Españoles, argentinos e hispanos de Norteamérica (casi en idéntica proporción), junto al resto de países de habla castellana, leyeron y escribieron sobre ideas comunes y universales, o dieron su visión particular sobre infinidad de cuestiones, manteniendo, sin excepción durante cinco mil comentarios, un clima de infrecuente cordialidad.
La primera etapa de Más respeto, que soy tu madre llegó a su fin escapando de los motivos tópicos que sirven como excusa para dar por terminado un blog. 'Mirta Bertotti' no deja de escribir por cansancio, ni por la incomprensión del mundo, ni por falta de lectores, ni por un descenso de la audiencia, ni porque ya no le resulte placentero hacerlo. El personaje, según ha dicho, ha dejado de escribir porque merece vacaciones (y si ella lo dice, será cierto).
La experiencia, en lo personal, ha sido riquísima e intransferible. Recomiendo con efusividad a escritores y periodistas incursionar en este género, que posee las grandes ventajas de la literatura y de la columna editorial, y carece de sus desventajas evidentes. Como literatura, posee la inmediatez de respuesta que sólo nos da la publicación diaria; y como periodismo, la posibilidad de mentir sin ir presos (opción que sólo nos brinda la ficción o la actividad política).
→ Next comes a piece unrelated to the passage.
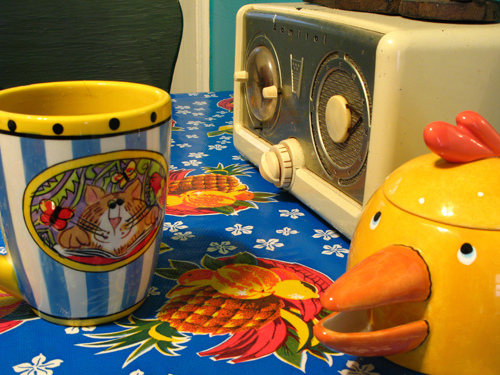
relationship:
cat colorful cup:
[63, 181, 160, 253] [2, 70, 177, 332]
Mirta Bertotti volverá en abril con su segunda y última etapa, posiblemente con un concepto diferente (post más cortos, o más espaciados en el tiempo), y dejaré de publicarla definitivamente el 1º de agosto de 2004, dejando la posta a otros autores que quieran fusionar el viejo folletín con las nuevas tecnologías. Pero más que nada, porque quiero dedicarme de lleno a otros proyectos, como este Orsai que comienza hoy.